> _PROBLEM STATEMENT_:
Please restate all of the records word for word, setting the pictures aside.

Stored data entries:
-- -- --

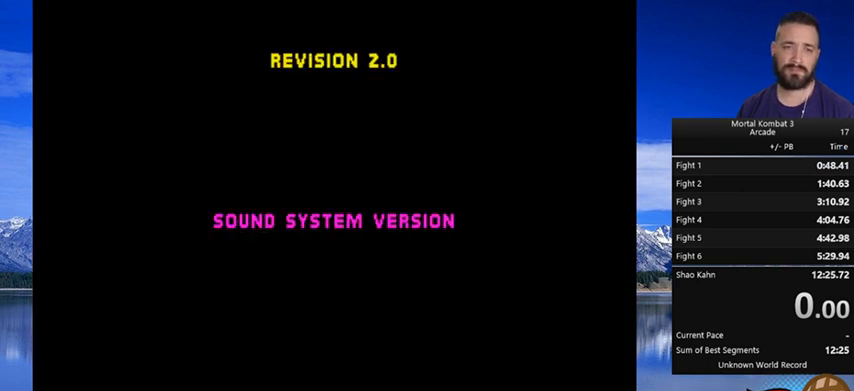
Gameplay with a controller (Nintendo layout); each line is a JSON object with the inputs held at the frame after it. "events" lists button and stick changes between this image and that frame as [ms after this image, input, new state], when the widget could be followed in between. Not read: L3 R3.
{"buttons": [], "events": []}
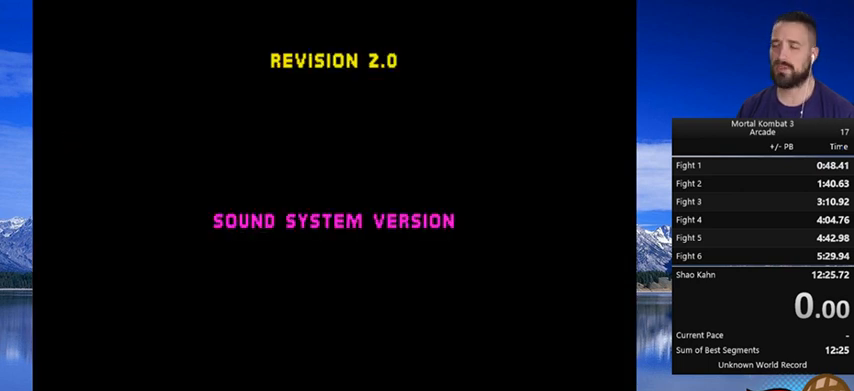
{"buttons": [], "events": []}
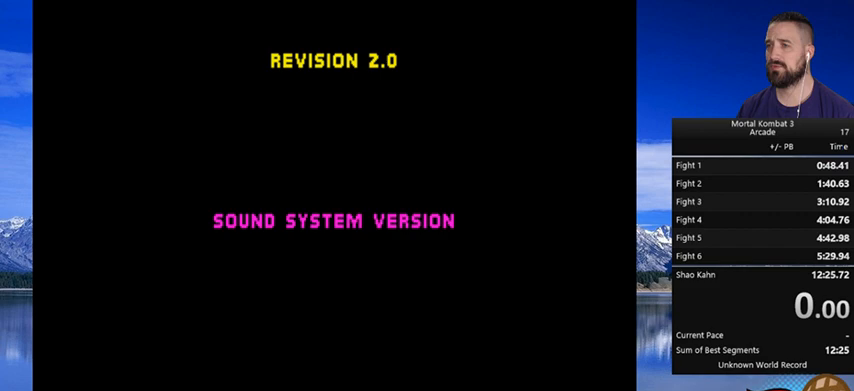
{"buttons": [], "events": []}
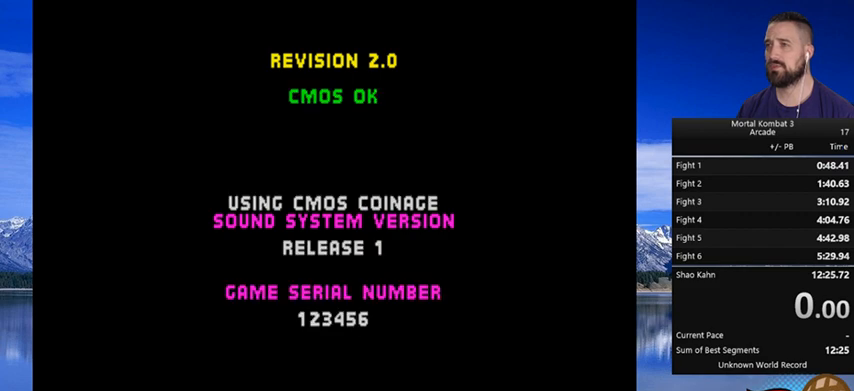
{"buttons": [], "events": []}
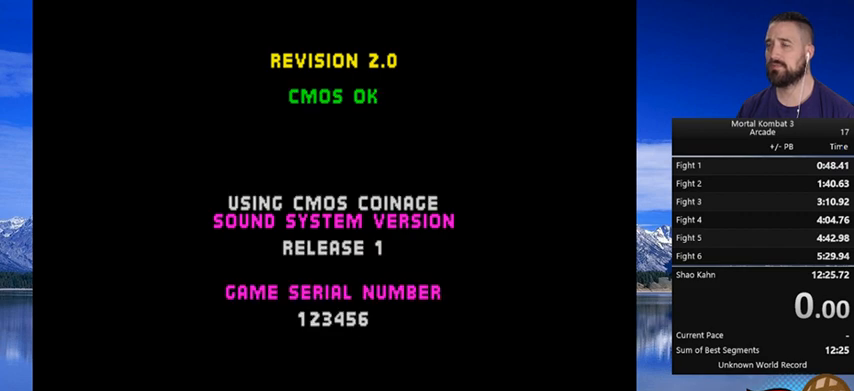
{"buttons": [], "events": []}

-- -- --

> _EXPECTED ANSWER_:
Gameplay with a controller (Nintendo layout); each line is a JSON object with the inputs held at the frame after it. "events" lists button and stick changes between this image and that frame as [ms after this image, input, new state], when the widget could be followed in between. Not read: L3 R3.
{"buttons": [], "events": []}
{"buttons": [], "events": []}
{"buttons": [], "events": []}
{"buttons": [], "events": []}
{"buttons": [], "events": []}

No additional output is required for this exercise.